De los artistas contemporáneos vivos cuya obra fue objeto de la tesis, siete trabajan con una galería barcelonesa de marcada tendencia abstracta, diez con otra galería de tendencia figurativa, y dos de ellos no estaban relacionados al momento de su investigación con ninguna galería. Salvo dos, los artistas escudriñados —justo los que trabajan con galerías— subieron su cotización en los años que corresponden al auge del mercado internacional. En 1991, la llamada Guerra del Golfo coincidió con la recesión, lo que dio comienzo a una crisis que aún se sigue arrastrando en el mercado del arte que, como otros sectores de bienes de lujo, es muy sensible a los fenómenos externos. Como es lógico, está muy ligado a la situación general de la economía. Por eso, en 1991 se detiene en forma brusca la evolución ascendente en los precios de las obras que, con pequeñas oscilaciones, se han mantenido a la fecha.
Si usted pide su opinión a un conocedor, lo más probable será que le diga que la inversión en arte nunca es predecible ni segura, incluso pudiendo evaluar variables como el tipo de pintura, la edad, e incluso la notoriedad de los artistas como factores con un peso concreto en el precio. Un buen pintor puede tener una trayectoria comercial que no le lleve a un crecimiento importante de precios. Si, mientras viva, digo. ¿Después? Basta conocer la historia de Van Gogh y enterarse que en vida vendió un cuadro, un solo cuadro (porque no tuvo la suerte de ser contemporáneo de una Peggy Guggenheim, o de ver el surgimiento del Museo de Arte Moderno de Nueva York que se inauguró —en 1929— con una exposición que, al incluir sus obras, las legitimaba). Quiero decir, aunque resulte tan fácil apreciarlo hoy que, quien hubiera descubierto a Van Gogh en su momento, sin duda habría disfrutado de la calidad plástica de su obra (de paso, le hubiera dado felicidad al hombre) y logrado una inversión nada despreciable, que en su época no se estilaba.
Pero, a la luz de los tiempos actuales, ¿qué tal voltear la mirada, escudriñar la obra de jóvenes valores y hacer una triple inversión6?
Notas:
1) Helena Ramos, profesora de Economía Política en la Universidad de Barcelona. También es galerista y amante del arte.
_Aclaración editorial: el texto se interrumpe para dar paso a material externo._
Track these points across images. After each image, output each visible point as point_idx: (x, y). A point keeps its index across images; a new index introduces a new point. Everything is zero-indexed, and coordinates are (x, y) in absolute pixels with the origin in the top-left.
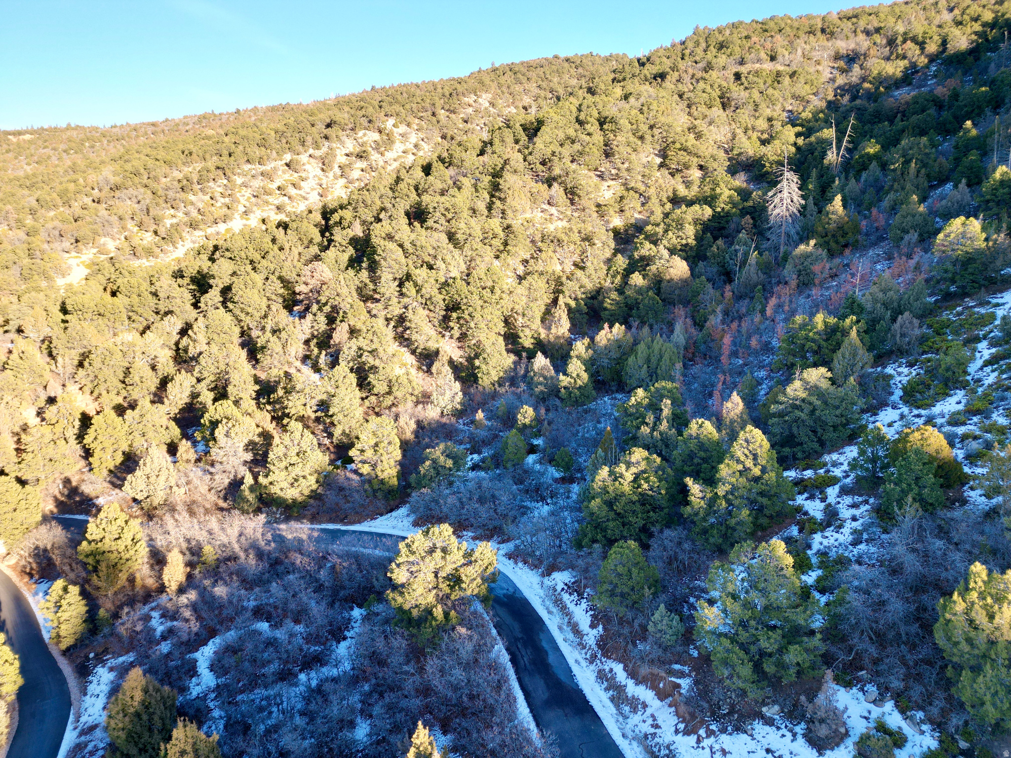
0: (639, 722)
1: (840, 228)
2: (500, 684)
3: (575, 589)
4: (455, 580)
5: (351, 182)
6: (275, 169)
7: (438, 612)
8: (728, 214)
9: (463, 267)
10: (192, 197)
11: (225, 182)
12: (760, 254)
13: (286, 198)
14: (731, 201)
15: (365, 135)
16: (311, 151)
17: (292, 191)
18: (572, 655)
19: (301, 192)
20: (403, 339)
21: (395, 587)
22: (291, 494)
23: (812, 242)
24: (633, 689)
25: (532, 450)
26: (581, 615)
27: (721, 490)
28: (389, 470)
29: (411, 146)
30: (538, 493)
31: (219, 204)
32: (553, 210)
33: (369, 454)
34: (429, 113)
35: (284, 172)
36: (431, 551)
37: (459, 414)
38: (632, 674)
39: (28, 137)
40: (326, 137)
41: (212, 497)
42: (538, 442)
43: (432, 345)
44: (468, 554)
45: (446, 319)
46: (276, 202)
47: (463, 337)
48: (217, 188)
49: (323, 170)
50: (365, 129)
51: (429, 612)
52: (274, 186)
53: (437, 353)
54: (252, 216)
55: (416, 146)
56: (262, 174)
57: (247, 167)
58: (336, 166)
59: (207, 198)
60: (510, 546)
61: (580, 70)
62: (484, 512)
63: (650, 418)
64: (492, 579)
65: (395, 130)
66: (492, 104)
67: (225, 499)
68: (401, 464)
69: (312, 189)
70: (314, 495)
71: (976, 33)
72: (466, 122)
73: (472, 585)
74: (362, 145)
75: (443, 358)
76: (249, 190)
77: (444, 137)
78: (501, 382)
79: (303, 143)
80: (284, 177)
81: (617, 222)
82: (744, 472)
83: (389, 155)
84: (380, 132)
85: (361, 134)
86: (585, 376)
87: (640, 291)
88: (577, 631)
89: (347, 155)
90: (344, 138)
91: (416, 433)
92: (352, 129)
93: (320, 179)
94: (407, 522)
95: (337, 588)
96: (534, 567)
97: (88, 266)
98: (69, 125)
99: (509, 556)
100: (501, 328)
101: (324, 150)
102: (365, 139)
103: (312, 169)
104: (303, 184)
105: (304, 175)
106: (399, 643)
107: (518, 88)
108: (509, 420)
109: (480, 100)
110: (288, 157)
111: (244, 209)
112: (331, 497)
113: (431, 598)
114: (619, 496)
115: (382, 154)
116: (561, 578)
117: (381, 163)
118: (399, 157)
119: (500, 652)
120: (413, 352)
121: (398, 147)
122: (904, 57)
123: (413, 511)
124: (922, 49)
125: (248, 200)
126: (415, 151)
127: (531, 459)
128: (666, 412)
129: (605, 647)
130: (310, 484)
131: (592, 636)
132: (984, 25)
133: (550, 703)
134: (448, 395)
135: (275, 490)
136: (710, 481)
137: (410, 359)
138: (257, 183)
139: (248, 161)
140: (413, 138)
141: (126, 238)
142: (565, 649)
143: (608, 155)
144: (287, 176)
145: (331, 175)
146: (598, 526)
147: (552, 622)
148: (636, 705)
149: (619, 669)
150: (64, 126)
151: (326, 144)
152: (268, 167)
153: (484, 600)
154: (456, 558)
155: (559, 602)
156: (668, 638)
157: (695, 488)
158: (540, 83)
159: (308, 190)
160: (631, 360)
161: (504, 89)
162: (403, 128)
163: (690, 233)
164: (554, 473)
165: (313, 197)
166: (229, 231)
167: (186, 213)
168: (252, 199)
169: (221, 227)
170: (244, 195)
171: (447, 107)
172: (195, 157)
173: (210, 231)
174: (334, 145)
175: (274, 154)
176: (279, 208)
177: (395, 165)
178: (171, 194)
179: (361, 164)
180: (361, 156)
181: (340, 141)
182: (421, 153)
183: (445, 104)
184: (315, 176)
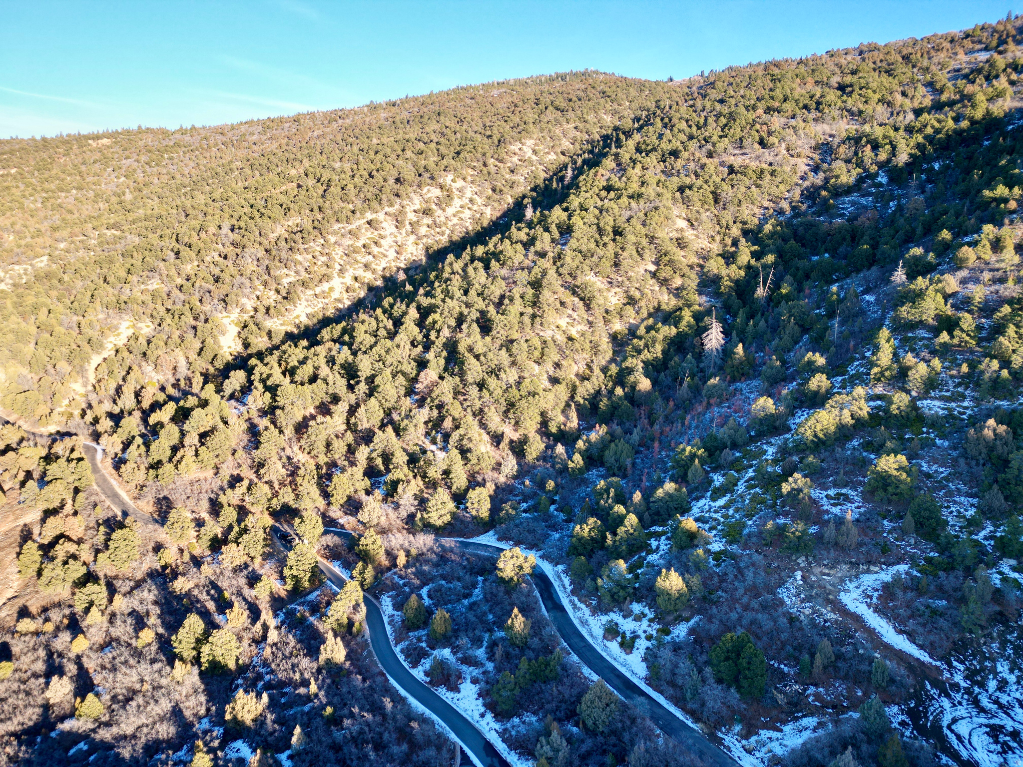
0: (579, 614)
1: (741, 363)
2: (536, 602)
3: (565, 572)
4: (521, 567)
5: (419, 238)
6: (359, 228)
7: (515, 578)
8: (686, 334)
9: (516, 377)
10: (299, 257)
11: (322, 241)
12: (692, 379)
13: (370, 257)
14: (689, 326)
15: (429, 191)
16: (387, 209)
17: (375, 250)
18: (561, 595)
19: (381, 250)
20: (483, 425)
21: (500, 570)
22: (439, 523)
23: (718, 377)
24: (579, 604)
25: (553, 502)
26: (567, 581)
27: (618, 538)
28: (484, 512)
29: (467, 201)
30: (554, 527)
31: (320, 263)
32: (575, 315)
33: (476, 505)
34: (481, 163)
35: (366, 230)
36: (512, 557)
37: (515, 477)
38: (579, 600)
39: (105, 141)
40: (397, 195)
41: (399, 522)
42: (557, 498)
43: (500, 430)
44: (526, 558)
45: (506, 412)
46: (363, 260)
47: (517, 424)
48: (316, 246)
49: (397, 227)
50: (429, 185)
51: (512, 579)
52: (360, 244)
53: (502, 435)
54: (346, 274)
55: (471, 201)
56: (350, 232)
57: (336, 226)
58: (407, 223)
59: (310, 257)
60: (541, 553)
62: (530, 538)
63: (605, 496)
64: (534, 568)
65: (453, 185)
66: (535, 152)
67: (407, 524)
68: (490, 510)
69: (391, 247)
70: (449, 523)
72: (512, 172)
73: (527, 570)
74: (427, 202)
75: (506, 441)
76: (341, 249)
77: (494, 190)
78: (538, 459)
79: (380, 202)
80: (367, 235)
81: (618, 326)
82: (626, 531)
83: (450, 211)
84: (441, 187)
85: (425, 190)
86: (582, 462)
87: (620, 398)
88: (564, 587)
89: (415, 212)
90: (412, 195)
91: (495, 491)
92: (418, 186)
93: (395, 236)
94: (494, 539)
95: (472, 569)
96: (551, 562)
97: (236, 324)
98: (140, 127)
99: (541, 557)
100: (539, 419)
101: (397, 207)
102: (429, 195)
103: (389, 227)
104: (382, 242)
105: (382, 233)
106: (502, 589)
108: (542, 485)
109: (524, 148)
110: (368, 216)
111: (339, 267)
112: (458, 525)
113: (513, 574)
114: (583, 537)
115: (444, 210)
116: (561, 568)
117: (443, 219)
118: (458, 212)
119: (537, 593)
120: (488, 433)
121: (457, 202)
123: (496, 533)
124: (876, 156)
125: (341, 258)
126: (470, 206)
127: (552, 508)
128: (611, 494)
129: (573, 592)
130: (447, 518)
131: (569, 589)
133: (552, 608)
134: (510, 466)
135: (432, 521)
136: (615, 534)
137: (486, 438)
138: (347, 242)
139: (337, 220)
140: (468, 194)
141: (258, 298)
142: (560, 593)
143: (616, 265)
144: (369, 234)
145: (403, 232)
146: (575, 548)
147: (556, 584)
148: (579, 609)
149: (576, 599)
150: (135, 128)
151: (398, 201)
152: (354, 226)
153: (531, 575)
154: (521, 559)
155: (559, 577)
156: (591, 589)
157: (609, 537)
158: (577, 123)
159: (387, 248)
160: (607, 452)
161: (545, 132)
162: (460, 183)
163: (658, 350)
164: (562, 516)
165: (392, 254)
166: (331, 289)
167: (297, 272)
168: (345, 258)
169: (325, 286)
170: (338, 254)
171: (496, 156)
172: (292, 211)
173: (318, 290)
174: (405, 202)
175: (358, 214)
176: (366, 266)
177: (455, 220)
178: (284, 254)
179: (427, 220)
180: (427, 212)
181: (409, 197)
182: (475, 208)
183: (495, 153)
184: (391, 234)
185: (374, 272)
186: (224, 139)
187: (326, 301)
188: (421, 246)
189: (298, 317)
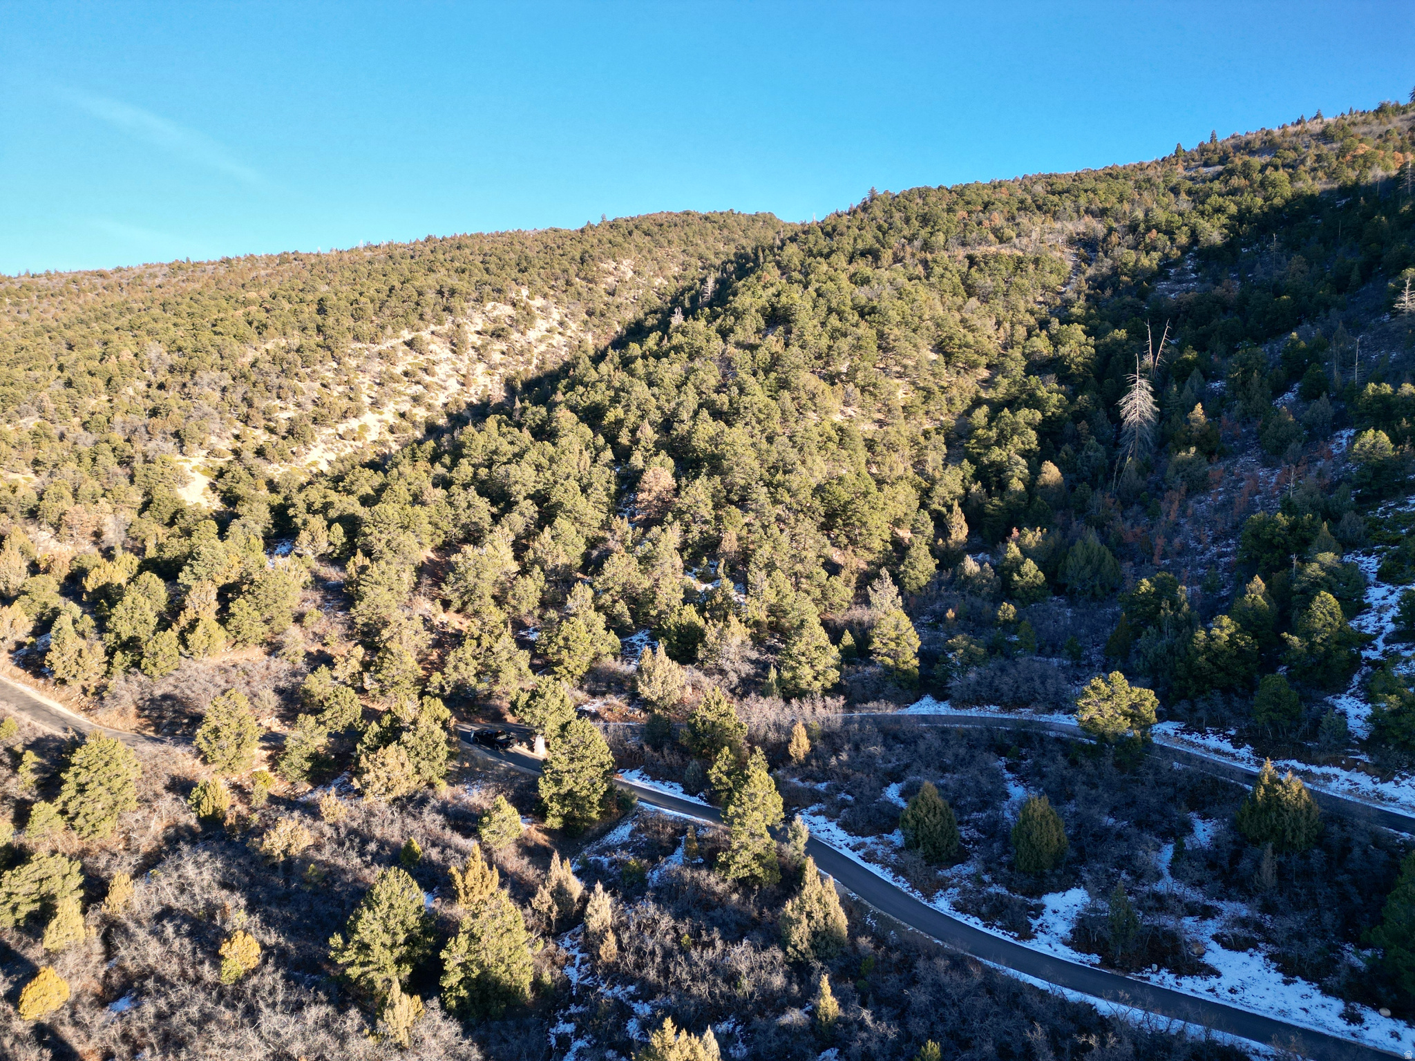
5: (492, 367)
6: (392, 350)
11: (335, 365)
13: (420, 387)
15: (494, 308)
16: (433, 327)
17: (425, 379)
19: (435, 379)
23: (1193, 450)
24: (1318, 770)
26: (1217, 743)
29: (555, 324)
31: (335, 394)
34: (562, 282)
35: (405, 353)
40: (447, 309)
46: (409, 392)
48: (325, 371)
49: (454, 352)
50: (494, 300)
52: (398, 370)
54: (385, 410)
55: (561, 324)
56: (379, 355)
57: (357, 346)
58: (469, 347)
59: (317, 385)
61: (726, 232)
65: (531, 302)
66: (637, 273)
69: (449, 376)
71: (1224, 226)
72: (611, 294)
74: (495, 321)
76: (368, 377)
79: (421, 317)
80: (407, 360)
83: (532, 335)
84: (514, 305)
85: (489, 306)
89: (478, 333)
90: (470, 312)
92: (476, 300)
93: (454, 363)
97: (205, 473)
101: (449, 325)
102: (496, 313)
103: (440, 350)
104: (437, 369)
105: (431, 357)
107: (659, 253)
109: (622, 267)
110: (407, 335)
111: (370, 401)
115: (523, 333)
117: (524, 344)
118: (545, 337)
121: (541, 324)
122: (1155, 249)
124: (1173, 240)
125: (370, 388)
126: (561, 330)
132: (1231, 217)
138: (376, 367)
139: (356, 339)
140: (556, 315)
141: (236, 437)
144: (410, 359)
145: (466, 358)
148: (1328, 777)
149: (1296, 763)
151: (450, 318)
152: (384, 346)
158: (683, 247)
159: (444, 377)
161: (645, 252)
162: (538, 302)
165: (453, 386)
166: (364, 428)
167: (298, 405)
168: (376, 388)
169: (353, 423)
170: (364, 383)
171: (582, 275)
172: (272, 330)
173: (342, 428)
174: (460, 320)
175: (389, 330)
176: (416, 399)
177: (543, 347)
178: (274, 380)
179: (500, 345)
180: (497, 334)
181: (465, 314)
182: (569, 333)
183: (580, 270)
184: (447, 359)
185: (429, 407)
186: (106, 282)
187: (359, 444)
188: (497, 378)
189: (314, 464)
Fuimos compañeras y entablamos una gran amistad durante nuestros estudios de maestría en la New School for Social Research en Nueva York.
2) Me entero del estudio por una nota aparecida en el periódico “El País” del 10 de marzo de 1997. No he tenido en mis manos la tesis doctoral.
3) Vicent, Manuel, La novia de Matisse, Alfaguara (2000), México 2001, 259 pp.
4) Paz, Octavio, Los privilegios de la vista II, Arte de México, obras completas, edición del autor, FCE, México 1993.
5) El arte a precio de martillo, de 1977 a junio de 1997, editorial Lomas, México, 452 pp (edición corregida y aumentada que incluye las subastas de las Galerías Louis Morton y Rafael Matos, y de la Difusora Mexicana de Arte, México, D.F.).
6) ¿Triple inversión? Eso digo. Me refiero, primero, al disfrute estético que nos brinda la obra en casa, en la oficina, en el hotel; amén de que puede resultar redituable en términos financieros, y ser atractiva en términos fiscales.